According to the amendments made to the Finance Act, 2017, filing Belated Returns will cost you a considerable sum of money as a penalty for late income tax return filing. So, let us understand the ins and outs of belated income tax returns filing before you miss the next deadline.
What is belated income tax return filing?
If the taxpayer fails or is unable to file the ITR on or before the final date, then, according to the section 139(4) of the Income Tax Act, they can file their ITR under the Belated Returns category.
Is there a deadline for filing Belated ITR?
The individual can file their belated returns either before the tax authorities complete the assessment or before the particular assessment year ends. If the individual is filing belated returns for FY 2018-19, then they should fill up the required ITR forms notified only for that financial year. They should not fill the forms meant for the earlier financial years. The assessment year of a particular financial year is the immediate next financial year.
Therefore, an individual could file belated IT returns for FY 2018-19 by 31st March 2020, which is the last date of this assessment year, 2019-20.
Can an individual revise belated IT return?
Yes, an individual can revise their belated IT returns form. From FY 2016-17 onwards, ITR filed under section 139(4) of the income tax act could be revised. The belated ITR filed for earlier years won’t get revised as the law changed from FY 2016-17.
Therefore, the belated IT returns could be revised before the tax authorities complete the assessment on tax returns or prior to the end of the assessment year (the next financial year).
What are the drawbacks of filing belated It returns?
Firstly, belated IT returns don’t come free. An individual has to incur a penalty for late filing of ITR. Plus, the individual could lose out on certain advantages for not following the income tax returns filing deadline. The drawbacks of belated returns are as follows:
Penalty to be paid
If the individual files a belated IT returns today for FY 2018-19, then they would have to incur a fine of Rs 10,000. But, if the entire annual earnings of the individual are below Rs 5 lakhs, then the penalty will not be more than Rs 1,000/-.
No penalty was charged until assessment years 2017-18 for filing the belated IT returns. The amendments were made to the Union Budget in 2017, after which, the taxpayer is held accountable for late filing of their ITR. Therefore, they have to incur a fine for filing the belated IT returns. The penalty was implemented from the assessment year 2018-19, i.e. for FY 2017-18. Furthermore, the Government of India added the section 234F to the Income Tax Act. According to this new section, the individual will be charged a fine of up to Rs 10,000 for late filing of their income tax returns, i.e. after the last date as specified under section 139(1) of the Income Tax Act.
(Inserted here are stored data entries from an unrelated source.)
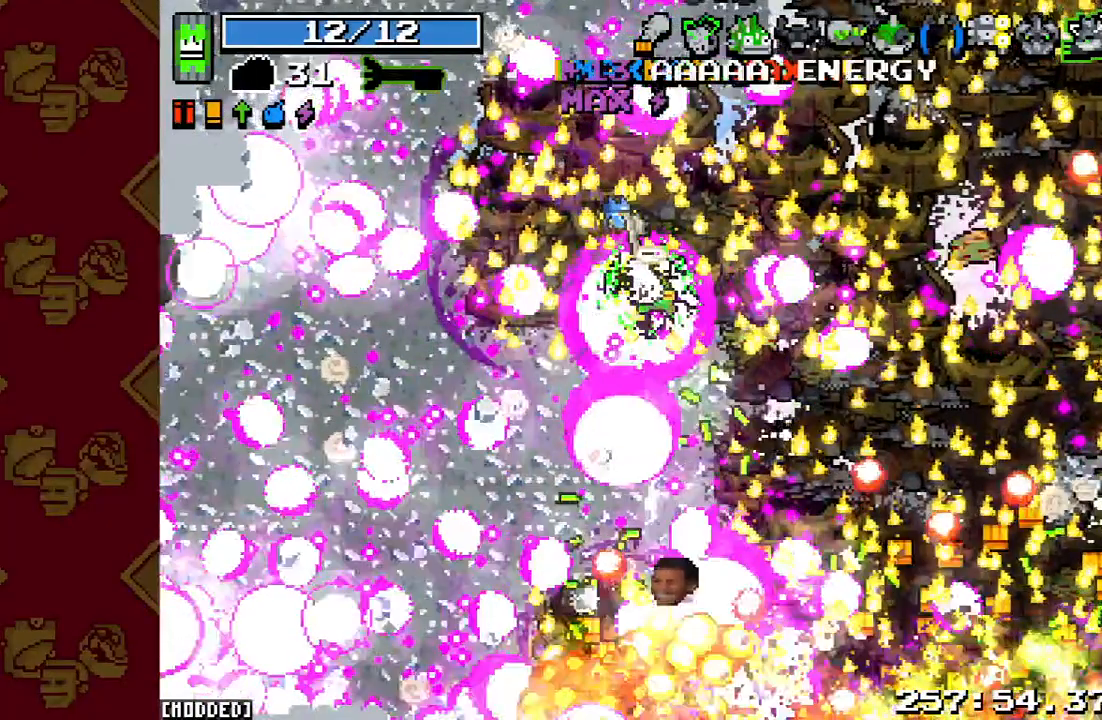
{"buttons": [], "left_stick": "down-right", "right_stick": "down", "events": []}
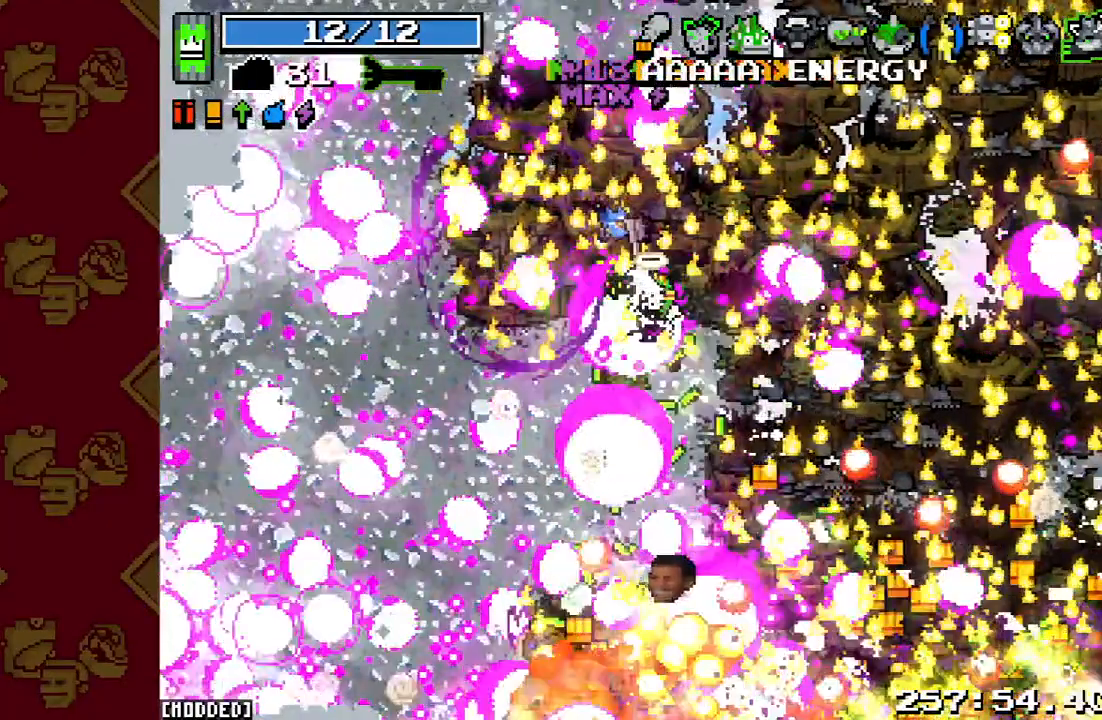
{"buttons": ["R2"], "left_stick": "down", "right_stick": "down", "events": [[33, "left_stick", "down"], [100, "R2", "down"]]}
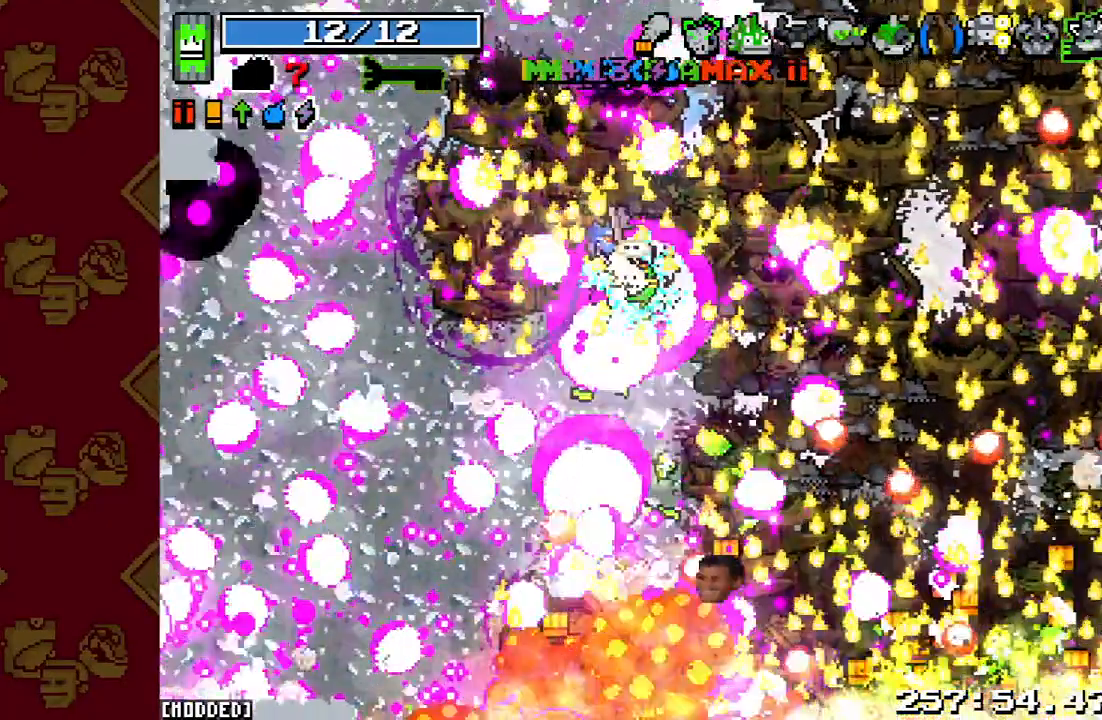
{"buttons": [], "left_stick": "down", "right_stick": "down", "events": [[100, "R2", "up"]]}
Loss cannot be carried forward
A loss won’t get carried forward if the individual files for a belated IT returns. Only losses on house property are exempted from these criteria. Losses on income from profession and business, including capital gains, income from different sources, and speculation business will not get carried forward to the next year if the individual files a belated IT returns. Even if the individual has paid the taxes on time and only the filing of returns has got delayed, the losses won’t get carried forward.
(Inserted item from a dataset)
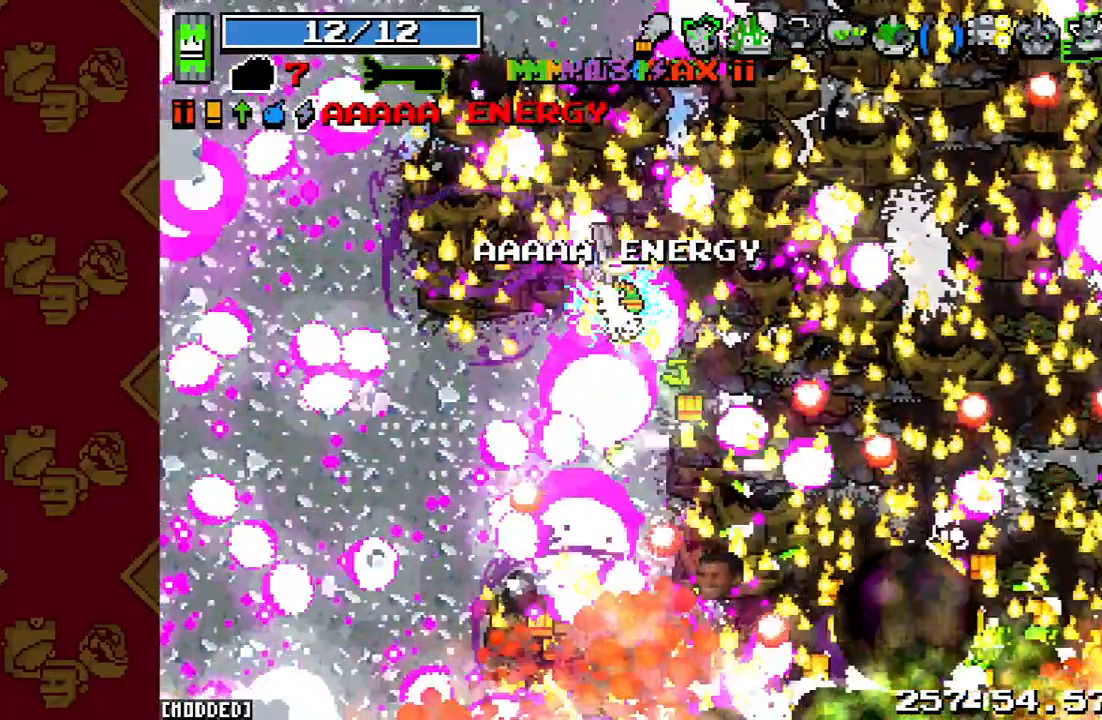
{"buttons": ["L1"], "left_stick": "down", "right_stick": "down", "events": [[233, "left_stick", "down"], [333, "right_stick", "down"], [467, "L1", "down"]]}
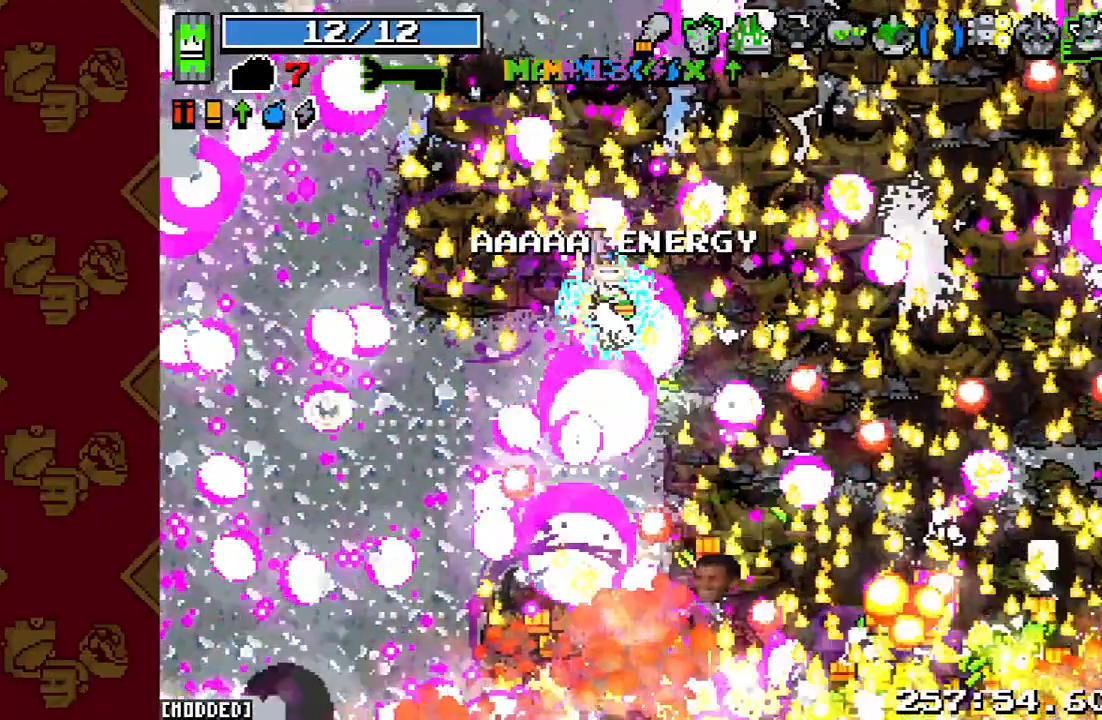
{"buttons": ["R2"], "left_stick": "down", "right_stick": "down", "events": [[433, "R2", "down"], [500, "L1", "up"]]}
The interest levied as per section 234A
If the individual has an unpaid tax payment even after filing for belated IT returns, interest will be levied on the tax liability amount as a penalty. However, if the individual doesn’t have any unpaid liabilities, then they wouldn’t be levied with any interest for belated IT returns filing.
Upon assessing the returns of the individual, if the Income Tax Department raises the demand for further tax liabilities, then the interest will be added as a penalty to the liability amount. Thus, the individual would be asked to pay the pending tax amount along with the penal interest.
The income tax department has made the process of filing income tax returns 2019, easy and hassle-free. All you have to do is log in to the income tax website and fill the relevant ITR form to claim returns on your income tax. So, avoid late fees and always remember to do income tax returns filing on time.